Aline FitzGerald, general manager of the An Post GPO Witness History visitor attraction and Barney Whelan, director of communications and corporate affairs for An Post, with Malachy McKenna and Niamh Ni Riain, staff members at GPO Witness History.  Photograph: Alan Betson
Aline FitzGerald, general manager of the An Post GPO Witness History visitor attraction and Barney Whelan, director of communications and corporate affairs for An Post, with Malachy McKenna and Niamh Ni Riain, staff members at GPO Witness History. Photograph: Alan Betson

The GPO Witness History is expected to attract 300,000 visitors a year, An Post has said.

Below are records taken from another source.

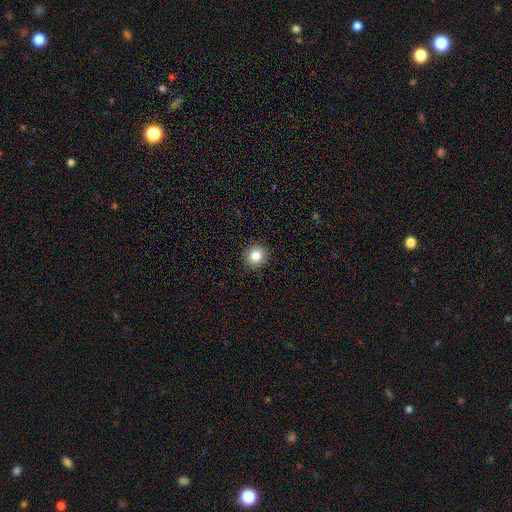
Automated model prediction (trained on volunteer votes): smooth-or-featured: smooth: 81% | star or artifact: 11% | featured or disk: 8%
  how-rounded: round: 91% | in between: 8% | cigar-shaped: 1%
  merging: none: 92% | minor disturbance: 5% | major disturbance: 2% | merger: 1%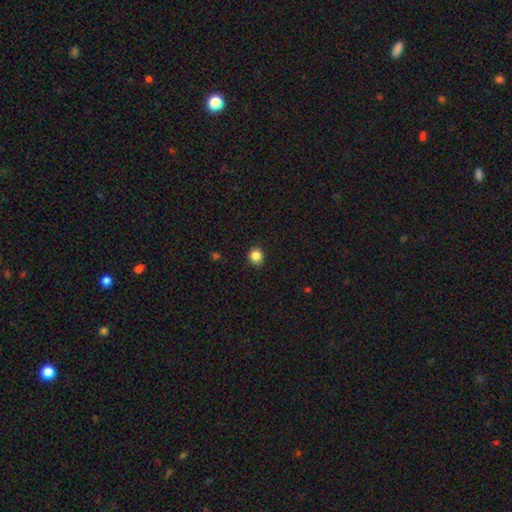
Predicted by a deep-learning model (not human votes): smooth_or_featured: smooth (p=0.86) [alt: star or artifact p=0.11]
how_rounded: round (p=0.88) [alt: in between p=0.11]
merging: none (p=0.92) [alt: minor disturbance p=0.06]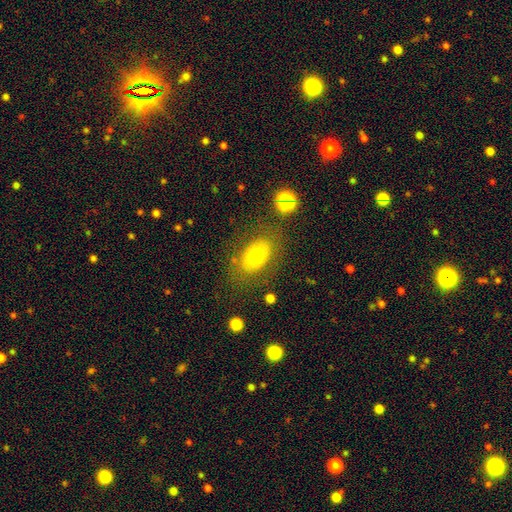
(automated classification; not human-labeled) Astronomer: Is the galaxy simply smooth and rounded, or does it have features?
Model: smooth — 69%.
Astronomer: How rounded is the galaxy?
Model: in between — 81%.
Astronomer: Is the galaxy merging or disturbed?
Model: none — 75%.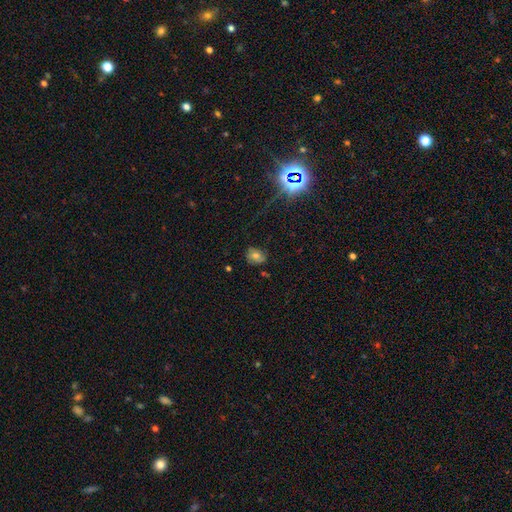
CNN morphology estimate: Smooth or featured?
  - smooth: 59% *
  - featured or disk: 22%
  - star or artifact: 19%
How rounded?
  - in between: 50% *
  - round: 49%
  - cigar-shaped: 1%
Merging?
  - none: 73% *
  - minor disturbance: 19%
  - major disturbance: 6%
  - merger: 2%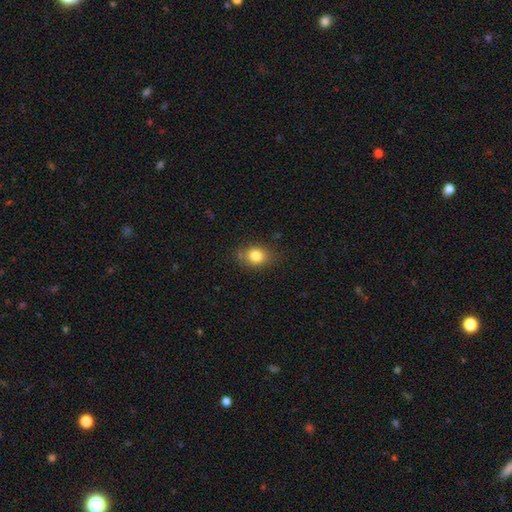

Some 20,000 people have already bought prebooked tickets for what is the flagship project of Ireland 2016.

The €7.8 million development in the courtyard of the GPO will open on March 29th (Easter Tuesday), two days after the Rising centenary has taken place.

The centre can accommodate 400 people. The GPO Witness History exhibition will be a paid-for exhibition as it will not receive a public subsidy. Tickets will be €10 for adults and €7.50 for children. A family of four will cost €25.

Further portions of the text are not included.